## JOB
Repeat the text of each page in the listing line for line, leaving out the pictures themselves.
DATA RECORDS START
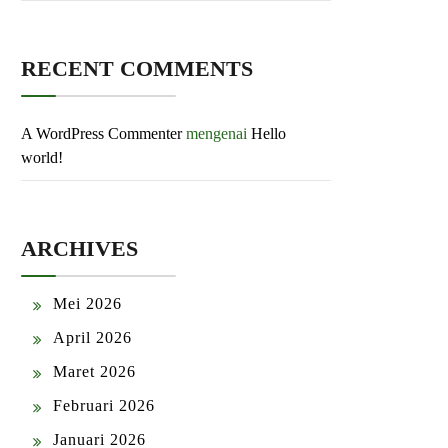
RECENT COMMENTS
A WordPress Commenter
mengenai
Hello
world!
ARCHIVES
Mei 2026
April 2026
Maret 2026
Februari 2026
Januari 2026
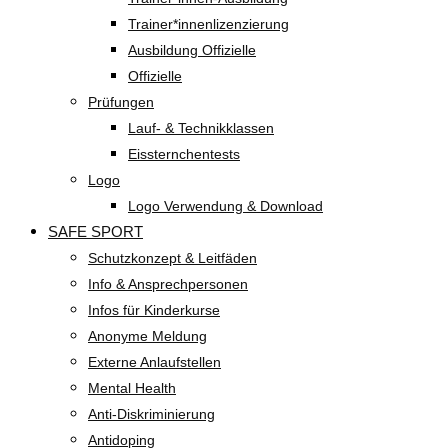
Trainer*innenlizenzierung
Ausbildung Offizielle
Offizielle
Prüfungen
Lauf- & Technikklassen
Eissternchentests
Logo
Logo Verwendung & Download
SAFE SPORT
Schutzkonzept & Leitfäden
Info & Ansprechpersonen
Infos für Kinderkurse
Anonyme Meldung
Externe Anlaufstellen
Mental Health
Anti-Diskriminierung
Antidoping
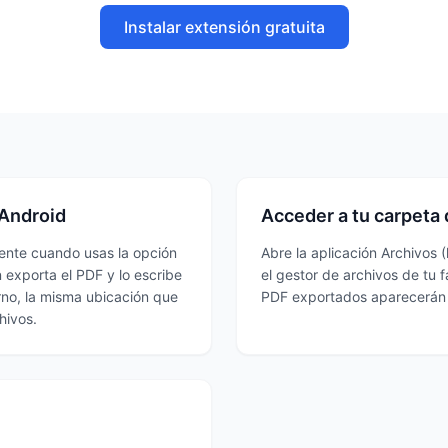
Instalar extensión gratuita
 Android
Acceder a tu carpeta
ente cuando usas la opción
Abre la aplicación Archivos 
 exporta el PDF y lo escribe
el gestor de archivos de tu f
rno, la misma ubicación que
PDF exportados aparecerán a
hivos.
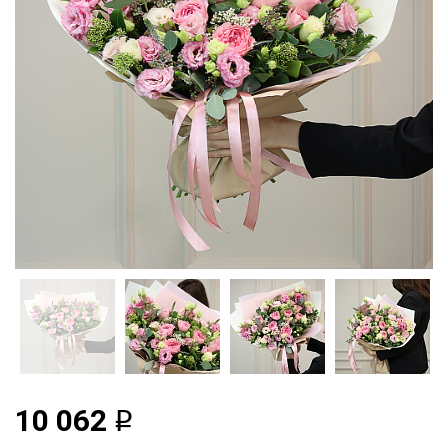
10 062
q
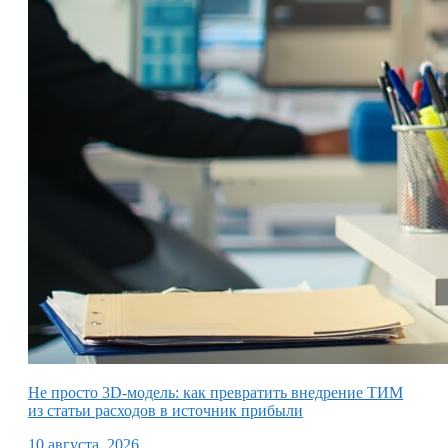
Не просто 3D-модель: как превратить внедрение ТИМ
из статьи расходов в источник прибыли
10 августа, 2026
DATA RECORDS END
## WRITTEN RESPONSE
RECENT COMMENTS
A WordPress Commenter
mengenai
Hello
world!
ARCHIVES
Mei 2026
April 2026
Maret 2026
Februari 2026
Januari 2026
Trainer*innenlizenzierung
Ausbildung Offizielle
Offizielle
Prüfungen
Lauf- & Technikklassen
Eissternchentests
Logo
Logo Verwendung & Download
SAFE SPORT
Schutzkonzept & Leitfäden
Info & Ansprechpersonen
Infos für Kinderkurse
Anonyme Meldung
Externe Anlaufstellen
Mental Health
Anti-Diskriminierung
Antidoping
Instalar extensión gratuita
 Android
Acceder a tu carpeta
ente cuando usas la opción
Abre la aplicación Archivos 
 exporta el PDF y lo escribe
el gestor de archivos de tu f
rno, la misma ubicación que
PDF exportados aparecerán a
hivos.
10 062
q
Не просто 3D-модель: как превратить внедрение ТИМ
из статьи расходов в источник прибыли
10 августа, 2026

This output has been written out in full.